--- WHAT YOU WILL DO ---
Below are records that contain pictures; transcribe the text exactly and omit the pictures.

**** SUPPLIED DATA

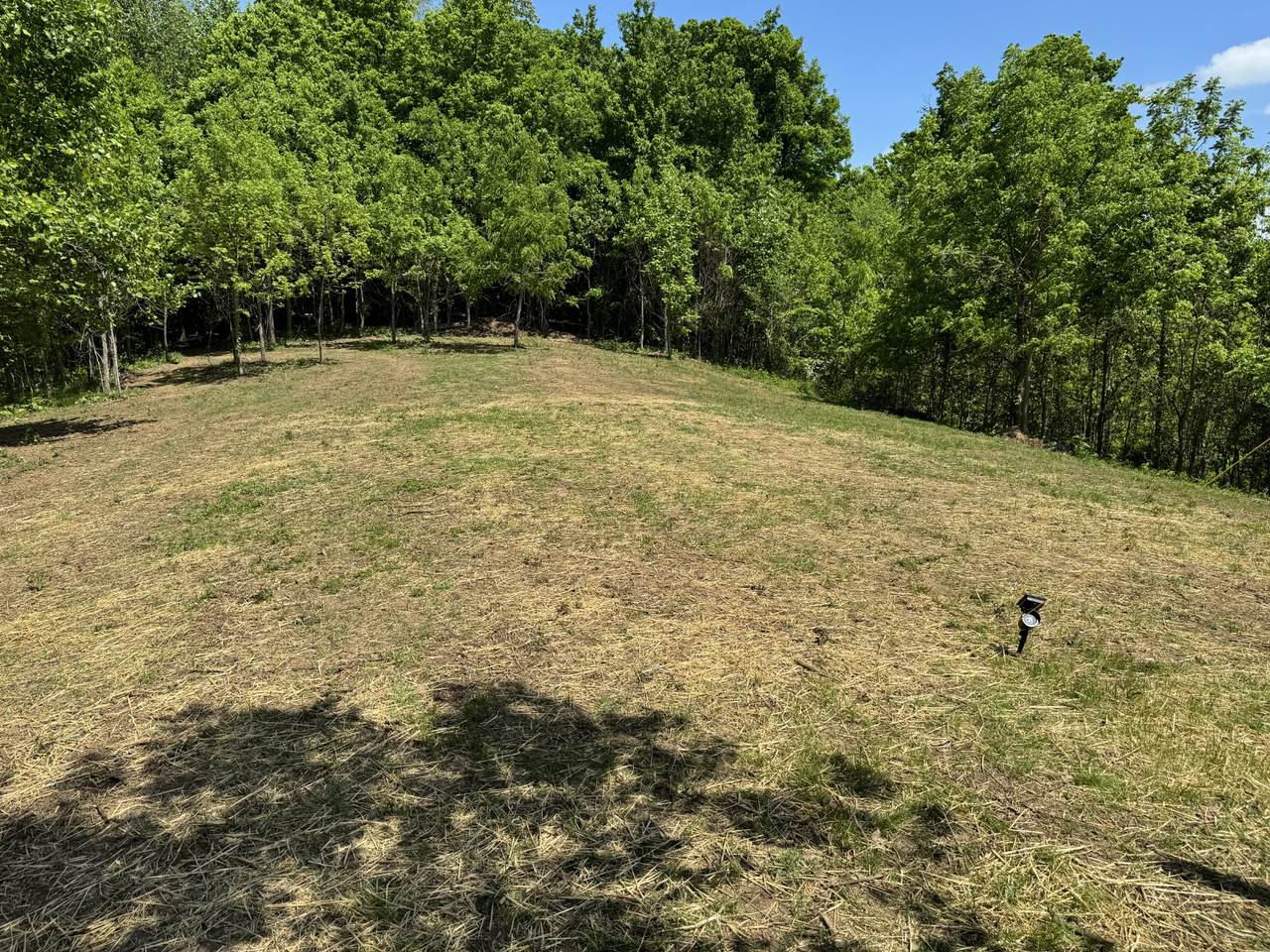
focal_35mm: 24
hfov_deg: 71.6
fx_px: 881
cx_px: 635
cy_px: 476
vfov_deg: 56.8
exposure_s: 1/4608
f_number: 1.78
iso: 80
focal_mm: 6.86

********

--- OUTPUT ---
focal_35mm: 24
hfov_deg: 71.6
fx_px: 881
cx_px: 635
cy_px: 476
vfov_deg: 56.8
exposure_s: 1/4608
f_number: 1.78
iso: 80
focal_mm: 6.86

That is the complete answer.